Not sure but somehow i am unable to reproduce this issue in our lower environments. Would it be happening in production because as mentioned in above comment we have 55 skupper sites created in one OpenShift cluster and each site has 14 listeners and 5 connectors. is it creating more events and due to which skupper-controller is unstable or unable to identify the site cleanups operations etc etc ?
@fgiorgetti or anyone of you can answer this; so this fix you are applying would be part of the latest release, right ? may be skupper 2.1.3 ? i could see lot of issues your team has fixed and i would need to rollout them in our environments near in future.

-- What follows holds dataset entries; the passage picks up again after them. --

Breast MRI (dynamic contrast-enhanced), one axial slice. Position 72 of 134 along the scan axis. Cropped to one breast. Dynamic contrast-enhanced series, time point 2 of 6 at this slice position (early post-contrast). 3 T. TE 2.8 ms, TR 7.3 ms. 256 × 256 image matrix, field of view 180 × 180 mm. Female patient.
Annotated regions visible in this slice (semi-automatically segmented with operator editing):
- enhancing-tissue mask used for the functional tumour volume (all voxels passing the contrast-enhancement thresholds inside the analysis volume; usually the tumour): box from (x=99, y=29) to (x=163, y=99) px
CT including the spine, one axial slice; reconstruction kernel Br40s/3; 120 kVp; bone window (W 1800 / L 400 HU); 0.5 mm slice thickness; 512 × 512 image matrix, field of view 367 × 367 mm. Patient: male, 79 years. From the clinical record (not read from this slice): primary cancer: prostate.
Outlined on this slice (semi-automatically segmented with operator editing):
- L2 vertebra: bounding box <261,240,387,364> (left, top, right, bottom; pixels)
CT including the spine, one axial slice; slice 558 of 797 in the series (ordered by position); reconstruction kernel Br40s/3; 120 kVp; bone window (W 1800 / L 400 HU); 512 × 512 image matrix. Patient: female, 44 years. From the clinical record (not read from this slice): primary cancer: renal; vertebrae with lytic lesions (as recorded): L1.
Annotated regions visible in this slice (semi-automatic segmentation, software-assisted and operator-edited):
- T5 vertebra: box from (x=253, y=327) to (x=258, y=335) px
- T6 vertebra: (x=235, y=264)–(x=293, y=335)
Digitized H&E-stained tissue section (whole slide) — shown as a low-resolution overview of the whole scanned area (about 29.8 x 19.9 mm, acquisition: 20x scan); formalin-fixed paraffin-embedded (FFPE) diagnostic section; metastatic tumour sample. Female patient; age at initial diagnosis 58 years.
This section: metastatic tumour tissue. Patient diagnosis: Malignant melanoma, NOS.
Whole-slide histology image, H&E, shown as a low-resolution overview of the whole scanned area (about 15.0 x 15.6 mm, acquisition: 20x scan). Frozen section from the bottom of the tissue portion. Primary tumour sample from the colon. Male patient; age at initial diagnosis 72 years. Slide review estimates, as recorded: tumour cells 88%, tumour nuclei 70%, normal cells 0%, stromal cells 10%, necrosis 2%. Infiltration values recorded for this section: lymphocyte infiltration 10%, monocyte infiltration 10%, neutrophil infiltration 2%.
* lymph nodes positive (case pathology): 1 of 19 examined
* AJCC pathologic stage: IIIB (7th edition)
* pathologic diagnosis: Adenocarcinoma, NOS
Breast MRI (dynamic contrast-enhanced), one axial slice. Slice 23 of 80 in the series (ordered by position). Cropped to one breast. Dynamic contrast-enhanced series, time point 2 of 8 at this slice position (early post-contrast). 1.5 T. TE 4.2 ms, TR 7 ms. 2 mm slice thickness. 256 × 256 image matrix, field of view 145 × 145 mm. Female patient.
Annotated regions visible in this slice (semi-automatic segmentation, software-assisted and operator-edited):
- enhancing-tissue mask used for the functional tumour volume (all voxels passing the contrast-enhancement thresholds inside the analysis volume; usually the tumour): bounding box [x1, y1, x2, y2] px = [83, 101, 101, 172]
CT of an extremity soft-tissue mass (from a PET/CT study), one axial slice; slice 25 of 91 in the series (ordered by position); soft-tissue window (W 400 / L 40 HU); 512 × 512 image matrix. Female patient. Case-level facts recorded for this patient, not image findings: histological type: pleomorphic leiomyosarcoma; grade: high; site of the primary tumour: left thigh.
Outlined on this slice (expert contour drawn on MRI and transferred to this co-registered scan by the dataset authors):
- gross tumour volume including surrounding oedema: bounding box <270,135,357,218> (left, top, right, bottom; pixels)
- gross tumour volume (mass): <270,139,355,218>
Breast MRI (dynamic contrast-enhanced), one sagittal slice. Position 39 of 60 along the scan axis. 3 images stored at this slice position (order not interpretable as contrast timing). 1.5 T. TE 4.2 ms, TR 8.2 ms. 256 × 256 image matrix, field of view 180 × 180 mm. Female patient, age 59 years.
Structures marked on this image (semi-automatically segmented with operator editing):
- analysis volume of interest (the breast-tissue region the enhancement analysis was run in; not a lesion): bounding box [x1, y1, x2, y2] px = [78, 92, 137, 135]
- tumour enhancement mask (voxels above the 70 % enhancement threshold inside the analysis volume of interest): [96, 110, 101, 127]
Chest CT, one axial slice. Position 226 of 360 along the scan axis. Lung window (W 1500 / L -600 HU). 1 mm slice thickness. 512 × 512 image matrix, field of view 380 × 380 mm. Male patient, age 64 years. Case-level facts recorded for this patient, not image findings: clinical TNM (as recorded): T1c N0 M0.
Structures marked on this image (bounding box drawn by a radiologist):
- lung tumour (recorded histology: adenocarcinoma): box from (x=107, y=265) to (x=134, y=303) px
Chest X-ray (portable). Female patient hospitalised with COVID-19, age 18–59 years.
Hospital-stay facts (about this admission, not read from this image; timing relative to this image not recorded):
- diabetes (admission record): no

If i need to go with this release in future in our environments.
[1] During upgrade phase from 2.1.0 to 2.1.3 i just need to simply upgrade the skupper controller to 2.1.3, rest of the things would be completely taken care by controller itself (e.g upgrade skupper-router, kube-adaptor etc etc ) ?
[2] I believe no downtime required for this upgrade process but just for confirmation i am asking so i can accordingly take it to management.
[3] No need to touch the site's as well as skupper link recreation also not required.
Thank you.
@fgiorgetti or anyone of you can answer this; so this fix you are applying would be part of the latest release, right ? may be skupper
2.1.3? i could see lot of issues your team has fixed and i would need to rollout them in our environments near in future.
Yes, the idea is that this fix will be included as part of the 2.1.3. But I am still waiting on more feedback from reviewers.
[1] During upgrade phase from
2.1.0to2.1.3i just need to simply upgrade the skupper controller to2.1.3, rest of the things would be completely taken care by controller itself(e.g upgrade skupper-router, kube-adaptor etc etc )?
Correct.
[2] I believe no downtime required for this upgrade process but just for confirmation i am asking so i can accordingly take it to management.
There is a downtime, as once the controller is updated, it will also upadate all your sites, so the skupper-router deployment on each namespace will be updated as well, causing a restart.
[3] No need to touch the site's as well as skupper link recreation also not required.
Exactly. All existing sites and configuration are preserved.